Republicans Rush to Suck Up to Elon Musk After New Budget Bill Threat
Republicans who backed the bill are suddenly scrambling to reject it.

Congressional Republicans are stuck between a rock and a hard place as their former financier, Elon Musk, threatens to use his gargantuan fortune to unseat anyone who supports the president’s “big, beautiful bill.”
Last month, Musk confessed in an interview with CBS that he believed Donald Trump’s spending package—which would add trillions to the national deficit in order to extend his 2017 tax cuts for the wealthy—was actually a bad idea. But the tech billionaire has become more brazen in his read of the bill in the weeks since he’s left the White House.
“I’m sorry, but I just can’t stand it anymore,” Musk wrote Tuesday afternoon on X, the social media platform he owns. “This massive, outrageous, pork-filled Congressional spending bill is a disgusting abomination. Shame on those who voted for it: you know you did wrong. You know it.”
In a separate post, the world’s richest man—who had promised to bankroll Republican primaries mere months ago—made clear what he now planned to do with his cash.
“In November next year, we fire all politicians who betrayed the American people,” wrote Musk.
The bill passed the House by a vote of 215–214, with two Republicans joining all Democrats in voting against it. Republicans plan to offset the expensive tax cut by slashing more than $800 billion from Medicaid. But Musk’s issue with Trump’s plan has little to do with slashing programs aimed at supporting and uplifting the most vulnerable Americans—instead, he condemns the bill because it would effectively undo his work atop the Department of Government Efficiency, which was tasked with paring down government spending.
Senator Rand Paul quote-tweeted Musk, arguing that Congress knows adding another $5 trillion to the national debt would be a “huge mistake.” Senators Ron Johnson, Rick Scott, and Mike Lee have also spoken out against the bill’s price tag. Senators Josh Hawley, Susan Collins, Lisa Murkowski, and Joni Ernst have claimed that slashing Medicaid—the third rail of American politics—could prove to be a fatal political move. Senators John Curtis and Thom Tillis have drawn red pen under the bill’s elimination of green energy tax cuts.
Representative Marjorie Taylor Greene told NewsNation Tuesday that she agreed with Musk “to a certain extent,” hitching herself to the tech billionaire as another conservative who entered government because she was irate with Republicans.
“However, I don’t want to continue this government on a CR that’s funding Democrat and Biden policies and funding, and this bill was important to transition over to exactly what the American people voted for,” Greene said. The Georgia lawmaker further specified that she was wary of some of the inclusions tacked onto the bill, one of which would prevent states from drafting regulation around the artificial intelligence industry for the next decade.
“I think that’s pretty terrifying,” she told NewsNation. “We don’t know what AI is going to be capable of within one year; we don’t know what it will be capable of in five years, let alone 10 years.”
(Greene had admitted earlier Tuesday that she hadn’t actually read the bill before voting in favor of it.)
Representative Scott Perry also hailed Musk as “right to call out House leadership” over the bill. “We expect MASSIVE improvements from the Senate before it gets back to the House,” he wrote on X Tuesday. (Perry voted for the bill.)
Still, Republican leadership has continued to defend the spending bill.
“It’s very disappointing, OK?” House Speaker Mike Johnson told CNN, reacting to Musk’s threat. “I’ve come to consider Elon a good friend.

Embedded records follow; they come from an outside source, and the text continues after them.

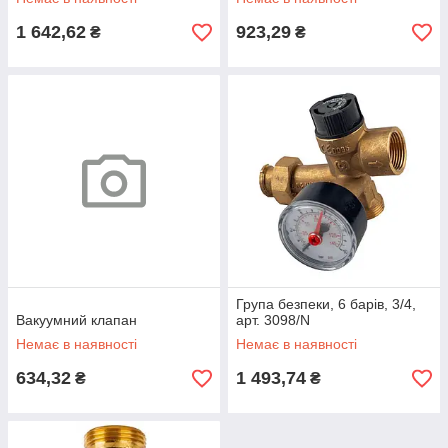
1 642,62
923,29
₴
₴
Група безпеки, 6 барів, 3/4,
Вакуумний клапан
арт. 3098/N
Немає в наявності
Немає в наявності
634,32
1 493,74
₴
₴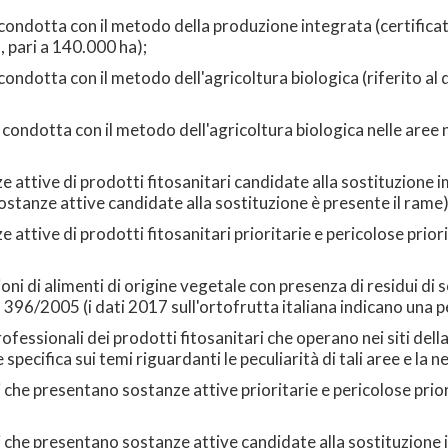
condotta con il metodo della produzione integrata (certificata
, pari a 140.000 ha);
ndotta con il metodo dell'agricoltura biologica (riferito al da
condotta con il metodo dell'agricoltura biologica nelle aree n
e attive di prodotti fitosanitari candidate alla sostituzione
ostanze attive candidate alla sostituzione è presente il rame)
e attive di prodotti fitosanitari prioritarie e pericolose pri
ni di alimenti di origine vegetale con presenza di residui di s
 396/2005 (i dati 2017 sull'ortofrutta italiana indicano una p
rofessionali dei prodotti fitosanitari che operano nei siti del
pecifica sui temi riguardanti le peculiarità di tali aree e la ne
 che presentano sostanze attive prioritarie e pericolose priori
 che presentano sostanze attive candidate alla sostituzione i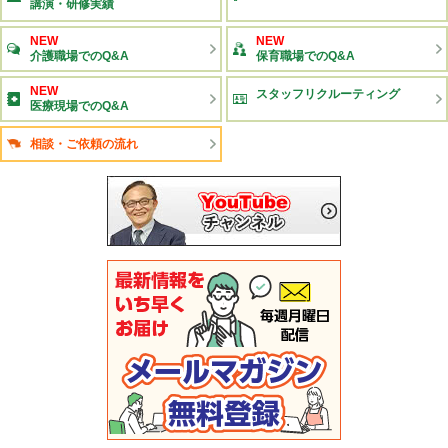
講演・研修実績
NEW
NEW
介護職場でのQ&A
保育職場でのQ&A
NEW
スタッフリクルーティング
医療現場でのQ&A
相談・ご依頼の流れ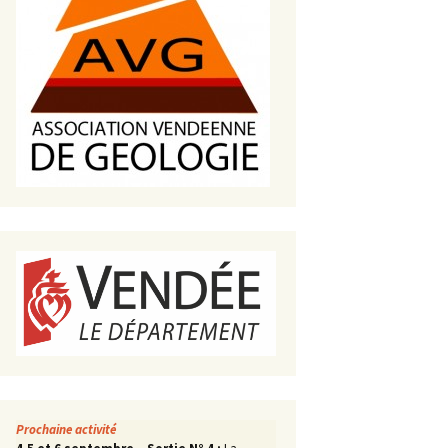
s de roches
es minéraux
fleurements
roupes
Prochaine activité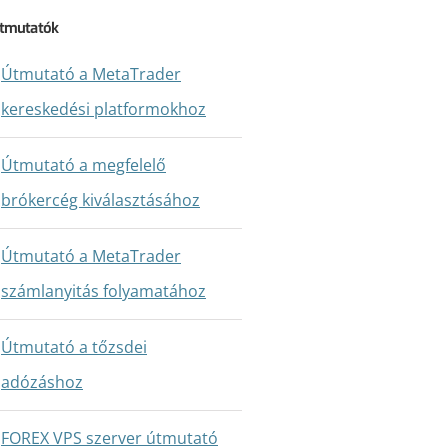
tmutatók
Útmutató a MetaTrader
kereskedési platformokhoz
Útmutató a megfelelő
brókercég kiválasztásához
Útmutató a MetaTrader
számlanyitás folyamatához
Útmutató a tőzsdei
adózáshoz
FOREX VPS szerver útmutató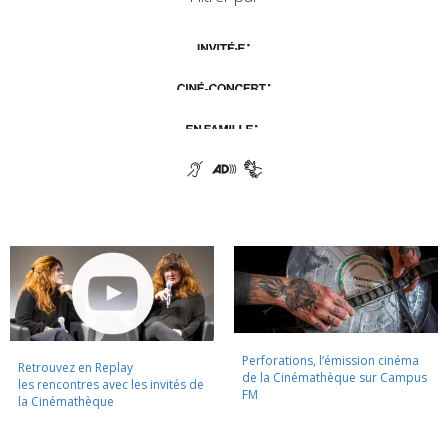
Perforations, l’émission cinéma
Retrouvez en Replay
de la Cinémathèque sur Campus
les rencontres avec les invités de
FM
la Cinémathèque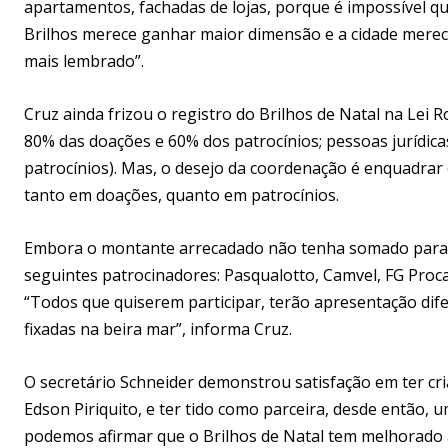
apartamentos, fachadas de lojas, porque é impossível que
Brilhos merece ganhar maior dimensão e a cidade merece
mais lembrado”.
Cruz ainda frizou o registro do Brilhos de Natal na Lei 
80% das doações e 60% dos patrocínios; pessoas jurídica
patrocínios). Mas, o desejo da coordenação é enquadrar 
tanto em doações, quanto em patrocínios.
Embora o montante arrecadado não tenha somado para apl
seguintes patrocinadores: Pasqualotto, Camvel, FG Procav
“Todos que quiserem participar, terão apresentação dif
fixadas na beira mar”, informa Cruz.
O secretário Schneider demonstrou satisfação em ter cri
Edson Piriquito, e ter tido como parceira, desde então,
podemos afirmar que o Brilhos de Natal tem melhorado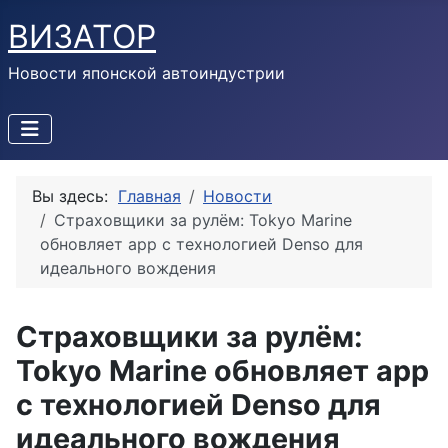
ВИЗАТОР
Новости японской автоиндустрии
Вы здесь:
Главная
Новости
Страховщики за рулём: Tokyo Marine
обновляет app с технологией Denso для
идеального вождения
Страховщики за рулём:
Tokyo Marine обновляет app
с технологией Denso для
идеального вождения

But with all due respect, my friend Elon is terribly wrong about the One Big Beautiful Bill.”
The White House similarly brushed off Musk’s threat.
“The president already knows where Elon Musk stood on this bill,” press secretary Karoline Leavitt said, during a press briefing Tuesday. “It doesn’t change the president’s opinion.”
Musk was Trump’s top financial backer in the 2024 election, spending at least $250 million in the final months of the president’s campaign after Trump was shot in July. Musk had also promised to funnel funds toward other Republicans, declaring in the wake of the November election that his super PACs would “play a significant role in primaries.” In the following months, Musk threatened to use his money to fund primary challengers to Trump’s agenda and go after Democrats, and that he would be preparing “for the midterms and any intermediate elections, as well as looking at elections at the district attorney level.”